Der Löwe wartet auf dich
Was für Storys, was für Stimmungen: Ein Mann wird zum Hund, weil er dann besser durchs Leben kommt. Ein Zug bleibt stehen, und draußen hält die Polizei die Menge davon ab, den Zug zu stürmen – so lange, bis man hinausbegleitet und selbst Teil der Menge wird. Ein Mann erbt ein Haus und findet darin eine Springmaus, die er heiratet, auf dem Standesamt in Weiß, als wäre das ganz normal. Eine Religionsgemeinschaft warnt vor den »schwarzen Schnegeln«, die mit ihren »Raspelzungen und Giftdrüsen« dem Urmeer entsprungen sind und die die Erde mit »ihren Gelegen« mittels »Selbstbefruchtung« bis zum Weltuntergang durchsetzen – ein großer Unsinn, bis man sie unterm Dachboden hört. Ein Hypnotiseur überzeugt den Erzähler, ein Tier zu sein: »Geh zurück zum Gehege! Klettere über die Brüstung! Schwimm durch den Graben! Der Löwe wartet auf dich. Er ist dein Bruder« – und dieser glaubt es und macht alles.
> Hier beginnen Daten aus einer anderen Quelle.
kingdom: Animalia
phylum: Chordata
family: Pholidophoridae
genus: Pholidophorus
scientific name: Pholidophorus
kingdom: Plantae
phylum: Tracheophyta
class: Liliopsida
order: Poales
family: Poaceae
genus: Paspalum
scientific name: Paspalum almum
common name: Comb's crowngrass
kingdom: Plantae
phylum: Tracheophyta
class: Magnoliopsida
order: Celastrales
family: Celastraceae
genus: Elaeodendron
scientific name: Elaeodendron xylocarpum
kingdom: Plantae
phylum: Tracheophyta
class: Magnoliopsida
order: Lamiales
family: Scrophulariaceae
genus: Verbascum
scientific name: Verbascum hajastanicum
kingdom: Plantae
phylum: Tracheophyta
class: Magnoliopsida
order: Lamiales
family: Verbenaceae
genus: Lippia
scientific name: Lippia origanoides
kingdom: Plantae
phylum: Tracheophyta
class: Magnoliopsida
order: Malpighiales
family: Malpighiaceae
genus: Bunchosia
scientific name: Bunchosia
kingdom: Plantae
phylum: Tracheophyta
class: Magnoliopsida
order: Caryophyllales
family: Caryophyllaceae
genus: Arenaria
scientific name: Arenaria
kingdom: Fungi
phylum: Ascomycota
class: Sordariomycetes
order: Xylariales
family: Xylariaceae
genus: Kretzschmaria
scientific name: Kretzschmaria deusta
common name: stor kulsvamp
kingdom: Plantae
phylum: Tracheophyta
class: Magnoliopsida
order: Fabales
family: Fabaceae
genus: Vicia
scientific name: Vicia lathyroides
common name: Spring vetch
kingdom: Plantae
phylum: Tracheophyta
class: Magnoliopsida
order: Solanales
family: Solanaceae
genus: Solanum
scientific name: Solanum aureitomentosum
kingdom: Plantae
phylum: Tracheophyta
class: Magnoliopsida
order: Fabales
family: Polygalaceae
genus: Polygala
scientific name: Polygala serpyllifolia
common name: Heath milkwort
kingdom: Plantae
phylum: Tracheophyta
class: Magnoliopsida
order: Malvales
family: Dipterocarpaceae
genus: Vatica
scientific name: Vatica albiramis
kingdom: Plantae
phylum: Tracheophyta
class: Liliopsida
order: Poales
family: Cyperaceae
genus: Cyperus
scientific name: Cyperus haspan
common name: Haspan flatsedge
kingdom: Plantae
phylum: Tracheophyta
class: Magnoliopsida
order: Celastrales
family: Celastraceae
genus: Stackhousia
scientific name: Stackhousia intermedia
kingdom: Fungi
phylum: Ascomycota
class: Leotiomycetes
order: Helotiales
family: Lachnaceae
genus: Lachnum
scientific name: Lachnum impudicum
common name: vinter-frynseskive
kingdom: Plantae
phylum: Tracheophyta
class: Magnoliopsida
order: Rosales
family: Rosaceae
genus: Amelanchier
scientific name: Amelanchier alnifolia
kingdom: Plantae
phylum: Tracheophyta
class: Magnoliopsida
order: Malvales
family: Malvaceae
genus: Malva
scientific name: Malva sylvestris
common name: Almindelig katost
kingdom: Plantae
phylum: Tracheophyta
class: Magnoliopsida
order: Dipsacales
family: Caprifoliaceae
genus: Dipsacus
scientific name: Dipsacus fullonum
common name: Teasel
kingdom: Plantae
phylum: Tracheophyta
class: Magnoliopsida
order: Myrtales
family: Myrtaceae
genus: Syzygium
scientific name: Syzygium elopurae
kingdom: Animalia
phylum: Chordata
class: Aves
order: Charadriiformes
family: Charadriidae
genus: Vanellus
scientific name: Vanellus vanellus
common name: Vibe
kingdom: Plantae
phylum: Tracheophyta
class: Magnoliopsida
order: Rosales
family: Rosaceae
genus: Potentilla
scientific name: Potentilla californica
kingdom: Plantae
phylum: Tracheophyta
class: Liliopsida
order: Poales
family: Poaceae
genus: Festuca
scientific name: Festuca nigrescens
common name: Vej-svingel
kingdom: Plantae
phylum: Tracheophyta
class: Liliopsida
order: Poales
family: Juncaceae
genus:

Klingt wie Franz Kafka oder Roald Dahl auf LSD oder auf Pilzen – und auch von diesen Gebräuchen legt Ludwig Lugmeier Zeugnis ab in seinen geradezu klassisch formulierten »abseitigen Geschichten«, die einen schaudern machen im lächelnden Gesicht. Bis man auch der Meinung ist, dass sich im Schrank jemand versteckt haben könnte: Hat man nicht eben Geräusche gehört? »Wenn ich daran denke, laufen mir kalte Schauer den Rücken hinunter. Ich weiß, ich werde nie wieder auf dem Bett ausgestreckt den Abend genießen. Damit ist es vorbei.«
Ludwig Lugmeier: So der Herr mit Zylinder. Abseitige Geschichten. Verlag Expeditionen, 150 S., br., 15 €.